Cette semaine, « Plastic Hearts » de Miley Cyrus.
Il y a des souvenirs dont on a un peu honte : celui d’une reprise de I Love Rock’n’roll par Britney Spears période Crossroads, peut-être la deuxième pire «cover» jamais enregistrée (non, on ne t’oublie pas, Alien Ant Farm et ta reprise de Smooth Criminal). Celui, aussi, d’un épisode de Hannah Montana (2006-2011), où Miley Cyrus déclarait qu’elle voulait «être une rock star !», avec toutes les déviances que le terme sous-entend mais que le public de Disney Channel était encore trop jeune pour comprendre.
C’est pourtant ce que la chanteuse et actrice s’emploie à devenir depuis son quatrième album, Bangerz (2013), renvoyant l’image tantôt du sex-symbol jugé vulgaire, tantôt de la «punkette» à paillettes. Et prouve jusque dans sa musique qu’elle jouit d’une liberté totale, s’aventurant dans les confins de la pop expérimentale avec le sublime Miley Cyrus & Her Dead Petz (2015) et flirtant avec la country avec Younger Now (2017), dans lequel elle convie la prêtresse du genre (et sa marraine), Dolly Parton. En vraie femme libre, elle est en passe de réaliser le rêve de Hannah Montana, qui est aussi celui de toute popstar trop vite enfermée dans des cases : Miley 1 – Britney 0.

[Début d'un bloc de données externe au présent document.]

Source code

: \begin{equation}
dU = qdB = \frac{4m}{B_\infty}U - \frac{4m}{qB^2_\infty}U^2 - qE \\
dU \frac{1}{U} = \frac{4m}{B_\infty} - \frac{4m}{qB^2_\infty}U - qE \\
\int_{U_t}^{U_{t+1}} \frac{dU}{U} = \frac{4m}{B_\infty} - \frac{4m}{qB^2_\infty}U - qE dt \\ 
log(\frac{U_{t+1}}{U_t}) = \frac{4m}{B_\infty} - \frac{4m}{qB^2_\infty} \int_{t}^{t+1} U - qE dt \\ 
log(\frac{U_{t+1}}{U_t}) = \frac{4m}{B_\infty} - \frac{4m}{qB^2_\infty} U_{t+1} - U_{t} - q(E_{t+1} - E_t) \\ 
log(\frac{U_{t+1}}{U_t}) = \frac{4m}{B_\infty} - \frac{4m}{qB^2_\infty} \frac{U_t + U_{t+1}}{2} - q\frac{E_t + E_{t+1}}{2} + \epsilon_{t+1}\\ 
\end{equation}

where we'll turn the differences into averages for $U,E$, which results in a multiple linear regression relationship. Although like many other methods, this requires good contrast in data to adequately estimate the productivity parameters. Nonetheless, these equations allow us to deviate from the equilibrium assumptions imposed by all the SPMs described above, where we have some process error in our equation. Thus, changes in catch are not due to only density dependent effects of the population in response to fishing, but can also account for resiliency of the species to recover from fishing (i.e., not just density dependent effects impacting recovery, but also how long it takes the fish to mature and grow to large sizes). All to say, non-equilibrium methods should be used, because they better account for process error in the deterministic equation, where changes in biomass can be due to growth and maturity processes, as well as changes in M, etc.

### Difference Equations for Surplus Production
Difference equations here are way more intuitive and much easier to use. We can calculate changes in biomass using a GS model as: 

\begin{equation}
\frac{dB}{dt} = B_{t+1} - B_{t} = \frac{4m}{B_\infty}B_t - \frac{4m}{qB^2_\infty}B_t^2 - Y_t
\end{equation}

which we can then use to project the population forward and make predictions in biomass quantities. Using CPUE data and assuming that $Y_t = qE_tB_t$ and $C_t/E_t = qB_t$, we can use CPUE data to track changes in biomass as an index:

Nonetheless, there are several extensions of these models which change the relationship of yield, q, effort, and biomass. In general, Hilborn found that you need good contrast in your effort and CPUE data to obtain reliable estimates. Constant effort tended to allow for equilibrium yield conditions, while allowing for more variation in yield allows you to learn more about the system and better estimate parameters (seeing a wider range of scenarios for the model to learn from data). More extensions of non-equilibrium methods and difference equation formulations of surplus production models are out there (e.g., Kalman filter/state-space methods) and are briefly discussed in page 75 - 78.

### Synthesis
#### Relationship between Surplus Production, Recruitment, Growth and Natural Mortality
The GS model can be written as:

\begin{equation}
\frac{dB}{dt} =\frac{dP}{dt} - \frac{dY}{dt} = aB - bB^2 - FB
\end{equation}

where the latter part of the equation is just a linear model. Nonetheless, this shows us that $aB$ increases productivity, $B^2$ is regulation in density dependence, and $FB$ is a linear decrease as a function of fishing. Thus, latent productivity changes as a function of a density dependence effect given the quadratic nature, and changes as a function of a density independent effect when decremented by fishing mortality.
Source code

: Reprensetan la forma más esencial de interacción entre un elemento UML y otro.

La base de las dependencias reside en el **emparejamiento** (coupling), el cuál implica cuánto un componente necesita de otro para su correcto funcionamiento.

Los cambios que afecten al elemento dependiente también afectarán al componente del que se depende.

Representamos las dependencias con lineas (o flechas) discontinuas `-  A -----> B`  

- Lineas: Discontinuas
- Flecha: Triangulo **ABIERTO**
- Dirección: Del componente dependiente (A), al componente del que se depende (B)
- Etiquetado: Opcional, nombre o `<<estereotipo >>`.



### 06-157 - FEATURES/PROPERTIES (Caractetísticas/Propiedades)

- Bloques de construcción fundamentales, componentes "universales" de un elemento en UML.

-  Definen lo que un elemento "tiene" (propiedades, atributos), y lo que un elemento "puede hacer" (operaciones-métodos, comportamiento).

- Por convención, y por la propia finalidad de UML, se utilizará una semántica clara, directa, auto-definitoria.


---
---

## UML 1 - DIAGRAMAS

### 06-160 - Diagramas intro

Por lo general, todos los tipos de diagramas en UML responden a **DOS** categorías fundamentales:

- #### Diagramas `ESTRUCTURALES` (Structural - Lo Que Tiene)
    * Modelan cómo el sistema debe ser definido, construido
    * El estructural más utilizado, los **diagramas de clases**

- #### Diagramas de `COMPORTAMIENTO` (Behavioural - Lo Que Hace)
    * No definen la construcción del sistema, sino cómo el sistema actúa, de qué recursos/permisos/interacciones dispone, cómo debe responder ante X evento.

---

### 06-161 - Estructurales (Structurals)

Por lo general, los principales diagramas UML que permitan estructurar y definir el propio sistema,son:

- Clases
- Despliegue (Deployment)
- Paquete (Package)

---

À chaque nouvel album, une nouvelle ère donc. Plastic Hearts marque celle de la rockeuse Miley Cyrus, t-shirt déchiré sous un perfecto à clous, le majeur levé, chaînes autour du cou et bagouzes par-dessus les gants en cuir, quelque part entre Joan Jett et Madonna. Les références se multiplient au fil d’un album qui ne met pas les classiques sur un piédestal genre «revival», mais les convie au contraire dans un chassé-croisé ludique qui retrace quatre décennies de rock et pop-rock (des années 1970 à 2000) où elle les incorpore à sa musique comme deux éléments de son identité. Le motif principal du single Midnight Sky s’inspire de l’introduction de Space Bootz, ballade cosmique géniale de l’époque Dead Petz, qu’elle complète avec un sample de Edge of Seventeen de Stevie Nicks (1982); adresse un clin d’œil aux Rolling Stones et à leur Sympathy for the Devil (1968) en ouverture de Plastic Hearts; rejoue Pink ou Katy Perry période One of the Boys (2008) sur l’explosif WTF Do I Know, en ouverture de l’album; fait le pont entre Olivia Newton-John et son Physical (1981) et Dua Lipa, qui s’est inspirée cette année de la même chanson et présente ici sur le tube Prisoner… Les exemples ne manquent pas, et les invités non plus : Dua Lipa, donc, mais aussi Stevie Nicks, qui prête sa voix dans un remix de Midnight Sky. Joan Jett et Billy Idol, eux, partagent le crédit sur des titres (Bad Karma avec la première, Night Crawling avec le second) qui sonnent comme des hommages.
Si la collaboration entamée avec les prodiges du rock psychédélique The Flaming Lips, qui avait mené à la réalisation de Dead Petz, est encore aujourd’hui l’apex de sa carrière, Miley Cyrus livre avec Plastic Hearts l’album qui lui correspond le mieux. Ici, l’image exubérante de la rock star faussement crade est un vernis qui sublime ses habituels textes d’amours dysfonctionnels, que ce soit avec les hommes (avec en ligne de mire son ex-mari, l’acteur Liam Hemsworth) ou avec les femmes, aussi bien dans les titres les plus énergiques (Prisoner, Midnight Sky, WTF Do I Know) que dans les ballades taillées pour les sessions «unplugged» (les superbes High et Golden G String) ou pour les stades (Never Be Me, Angels Like You). C’est aussi l’album dans lequel la voix incomparable de la chanteuse se dégage le plus, et elle le prouve dans deux «bonus tracks» magistrales, des reprises : Zombie et, surtout, Heart of Glass, où la puissance vocale de Miley Cyrus ébranle un instant le souvenir du chant haut perché de Debbie Harry, dans un exercice jouissif que peu de pop stars peuvent se targuer de réussir haut la main. Surtout pas Britney Spears.